Maresia, misericórdia - Gabriele Gomes
O título é sonoro. Não por coincidência. A poesia de Gabriele Gomes é melodiosa e sensorial. Coloca Elvis, Rimbaud e Amy Whinehouse na sala de jantar para um banquete. Há cor também. Muitos tons. Construções ousadas que misturam elementos abstratos a situações corriqueiras. Não se impressione — não é algo que deveria impressionar: a personagem que seduz é a mesma que oferece xarope à filha doente. Não é assim o dia-a-dia, um entrelaçar de magia, marasmo e excitação? Não é exatamente isso, maresia e misericórdia? A poesia está em toda parte. Em grilos, abelhas, sábios e sabiás; em alguém que passa Ajax na pia e depois convida a apalpar costelas na sala de estar. Elementos que parecem não ter qualquer relação dão as mãos por aqui, a ousadia que permite colocar o amor ao lado de escadas rolantes. Desce ou sobe? Cabe ao leitor.

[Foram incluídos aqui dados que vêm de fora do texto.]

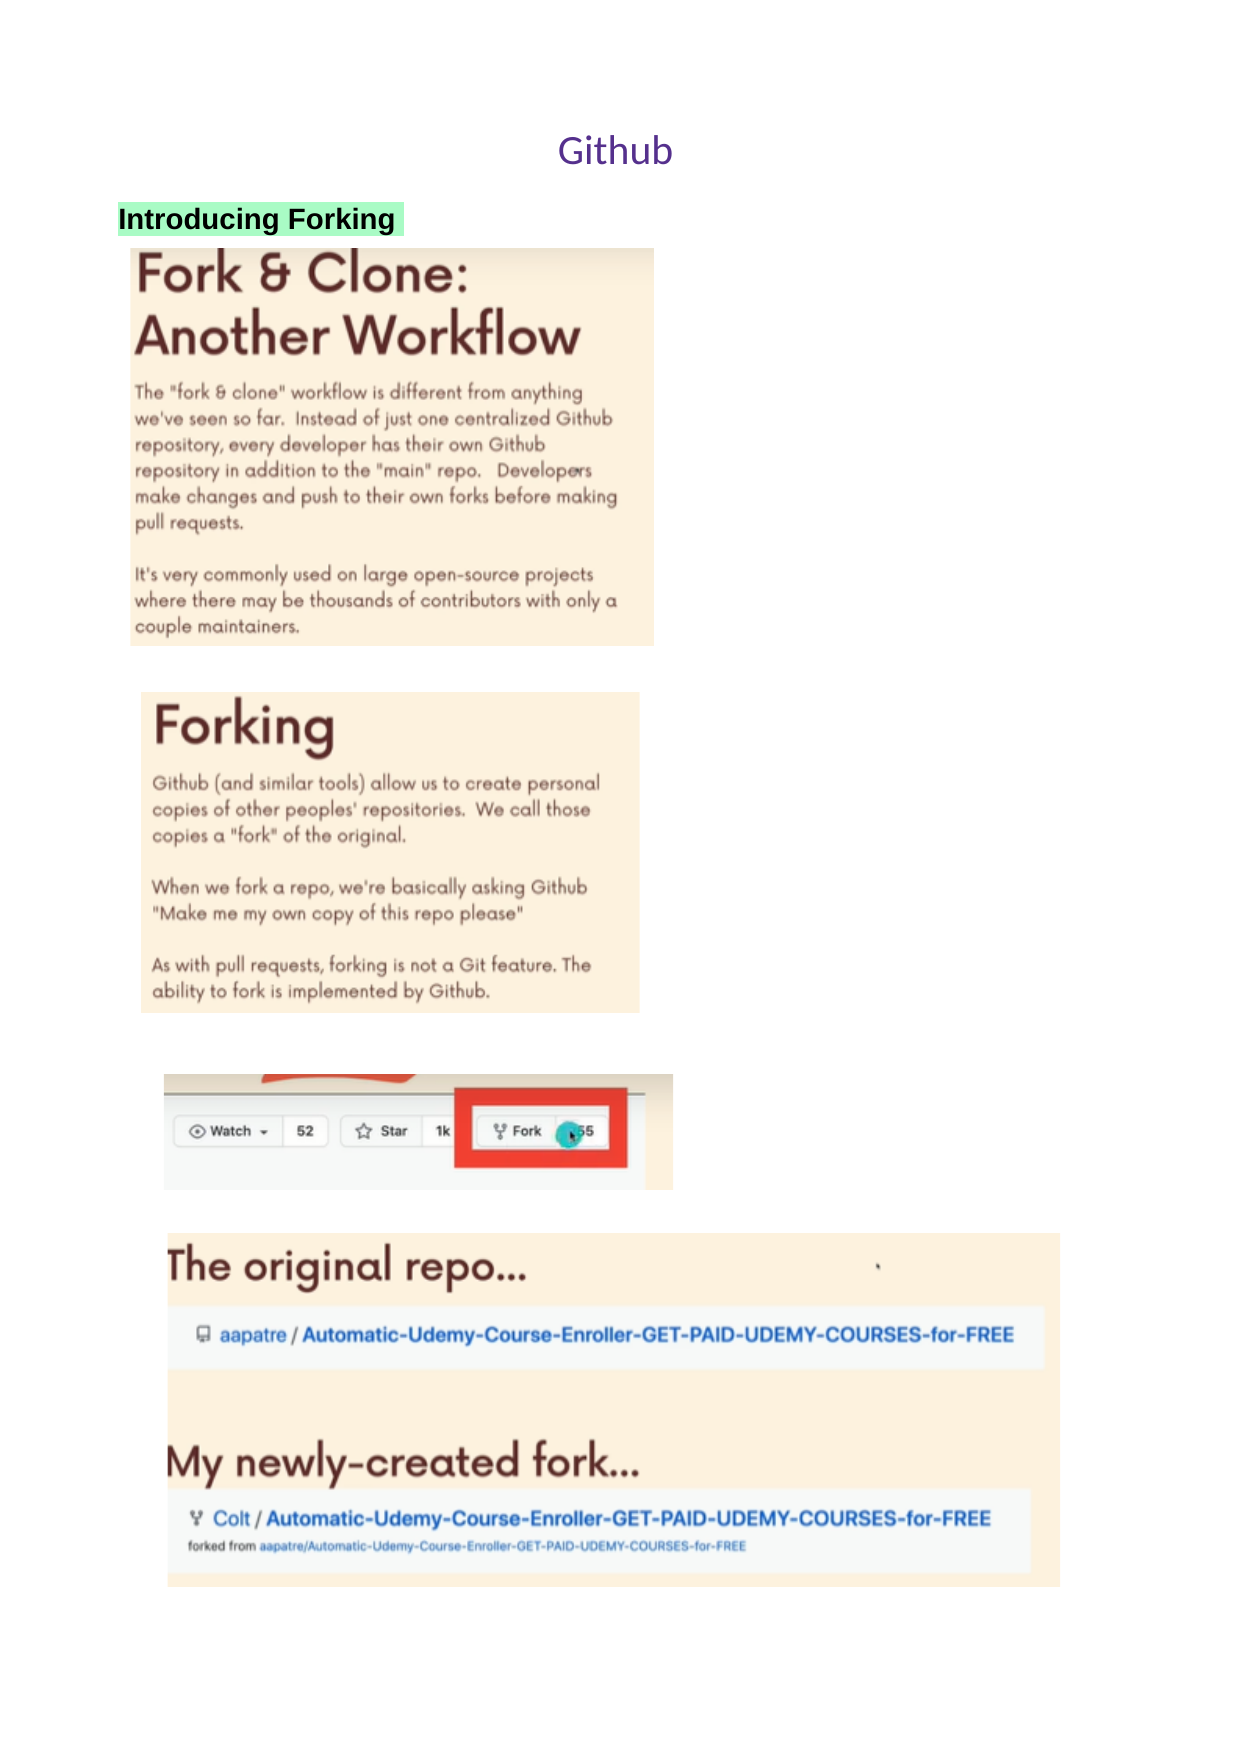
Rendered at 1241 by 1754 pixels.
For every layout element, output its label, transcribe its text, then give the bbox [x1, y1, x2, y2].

picture [130, 248, 654, 646]
subtitle Introducing Forking [404, 202, 1122, 236]
picture [141, 692, 640, 1013]
subtitle Github [118, 124, 1122, 175]
picture [167, 1233, 1060, 1587]
picture [163, 1074, 674, 1190]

Maresia misericórdia faz também uma incursão pelo insólito. Cavalos marinhos passeiam pelo céu; tangerinas tomam conta de uma sala até imobilizar seus ocupantes. Não há limites, ou dimensões. Os temas e a forma se alternam. Poemas curtos de duas ou três linhas são sucedidos por outros mais extensos. Quando não estão em busca do concreto, compõem fotografias poéticas da catástrofe cotidiana. A unidade do livro não está na forma ou no conteúdo, mas na recorrência de elementos. Borges tinha seus labirintos, seus felinos e seus dúplices. Gabriele tem a culinária, as cores e o erotismo regado a boemia. Trata das dores como quem faz um chá; flerta com um cotidiano belo e ao mesmo tempo opressor.
Uma epígrafe abre o livro: dois leões devoravam homens. Conversando com a autora percebi que minha interpretação inicial estava equivocada. Faltava a conexão com o restante do livro. Dois leões devoravam homens, ela repetiu em voz alta, com ênfase nas duas primeiras e na última palavra. Precisei terminar a leitura para compreender (ou achar que compreendi). Maresia Misericórdia é um livro de contrastes que vai à tarde ordinária ou à sala de estar para expor seus absurdos, que encontra a poesia em cortinas e cisnes. Parafraseando a autora: é o pequeno felino indo atrás de qualquer inseto.